Faire de l’activisme de marque son levier de différenciation

 

Les Petits Bidons milite en effet pour faire évoluer la réglementation (française et européenne). Cyril a par exemple engagé un conseiller en lobbying. Ce dernier l’a aidé à travailler sur les sujets les plus pertinents à défendre, le premier étant la transparence. Il a ainsi rencontré des députés, sénateurs et cabinets ministériels pour expliquer l’importance de plus de transparence (d’autant plus qu’il s’agit d’un droit qu’ont les consommateurs). 

 

Une fois que la bonne parole a été prêchée, le lobbying consiste à analyser les véhicules législatifs (comme la loi finance, ou le récent projet de loi sur le climat). Puis, de voir comment la marque peut proposer des amendements cohérents avec ces derniers. 

 

Cet activisme de marque a permis aux Petits Bidons de créer de la confiance avec ses consommateurs, en faisant bouger les lignes de son marché.
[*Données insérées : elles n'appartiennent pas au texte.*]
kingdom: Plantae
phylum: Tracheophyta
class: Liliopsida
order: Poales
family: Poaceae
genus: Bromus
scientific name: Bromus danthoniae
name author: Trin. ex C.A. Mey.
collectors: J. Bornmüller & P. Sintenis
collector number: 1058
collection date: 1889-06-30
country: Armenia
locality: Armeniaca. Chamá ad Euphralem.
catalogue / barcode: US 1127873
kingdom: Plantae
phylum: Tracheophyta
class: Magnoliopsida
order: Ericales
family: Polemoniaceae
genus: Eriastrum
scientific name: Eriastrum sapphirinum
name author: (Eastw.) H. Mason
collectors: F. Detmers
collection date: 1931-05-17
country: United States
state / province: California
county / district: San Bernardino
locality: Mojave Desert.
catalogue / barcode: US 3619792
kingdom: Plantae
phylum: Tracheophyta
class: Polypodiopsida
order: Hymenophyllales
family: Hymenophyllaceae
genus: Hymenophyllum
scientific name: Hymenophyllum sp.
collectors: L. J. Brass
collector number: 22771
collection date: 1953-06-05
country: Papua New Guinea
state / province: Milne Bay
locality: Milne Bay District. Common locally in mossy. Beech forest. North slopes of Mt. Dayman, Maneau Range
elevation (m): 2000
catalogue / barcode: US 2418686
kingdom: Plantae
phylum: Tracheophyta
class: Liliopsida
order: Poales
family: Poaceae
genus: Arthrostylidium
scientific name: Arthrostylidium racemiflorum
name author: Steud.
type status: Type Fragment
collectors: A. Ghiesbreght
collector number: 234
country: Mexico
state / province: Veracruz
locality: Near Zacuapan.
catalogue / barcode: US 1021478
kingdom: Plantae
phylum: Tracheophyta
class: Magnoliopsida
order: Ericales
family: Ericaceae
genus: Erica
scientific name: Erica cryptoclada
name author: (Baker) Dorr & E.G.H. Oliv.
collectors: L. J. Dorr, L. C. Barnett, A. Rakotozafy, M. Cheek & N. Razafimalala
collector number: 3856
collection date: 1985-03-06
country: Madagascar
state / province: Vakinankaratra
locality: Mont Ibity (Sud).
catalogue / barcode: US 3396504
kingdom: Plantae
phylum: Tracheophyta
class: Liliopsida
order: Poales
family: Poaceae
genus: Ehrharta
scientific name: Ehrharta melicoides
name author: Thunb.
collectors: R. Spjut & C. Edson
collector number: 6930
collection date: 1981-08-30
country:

En 4 ans, Cyril a ainsi vu ses concurrents porter les revendications des Petits Bidons sur leurs packagings. La preuve que le lobbying (même si le mot fait encore peur à de nombreux consommateurs) est efficace pour faire avancer les choses. 

 

Une prise de parole millimétrée sur les canaux de com’

 

Pour porter ce message le plus efficacement possible, les Petits Bidons adapte sa communication à chaque canal de communication. Elle est aussi bien présente en ligne (Instagram, Facebook, LinkedIn et Twitter) qu’hors ligne (en publiant des tribunes dans les grands médias, papier comme digitaux). 

 

Pour chaque canal, la marque personnalise le contenu. Sur TikTok, elle intéresse la Gen Z à la lessive en surfant sur la tendance des micro-trottoirs. Sur LinkedIn, la marque ne fait pas de la pédagogie, mais partage plutôt les coulisses de l’entreprise. 

Quel que soit le canal qu’elle investit, l’entreprise a réussi à générer un engagement très fort. La marque collecte ainsi de nombreux feedbacks sur ses produits. En se positionnant comme une marque sincère, elle attend la même sincérité de ses clients. Un bon moyen de ne pas perdre de temps et de rester une entreprise agile – aussi bien dans ses produits que sa communication.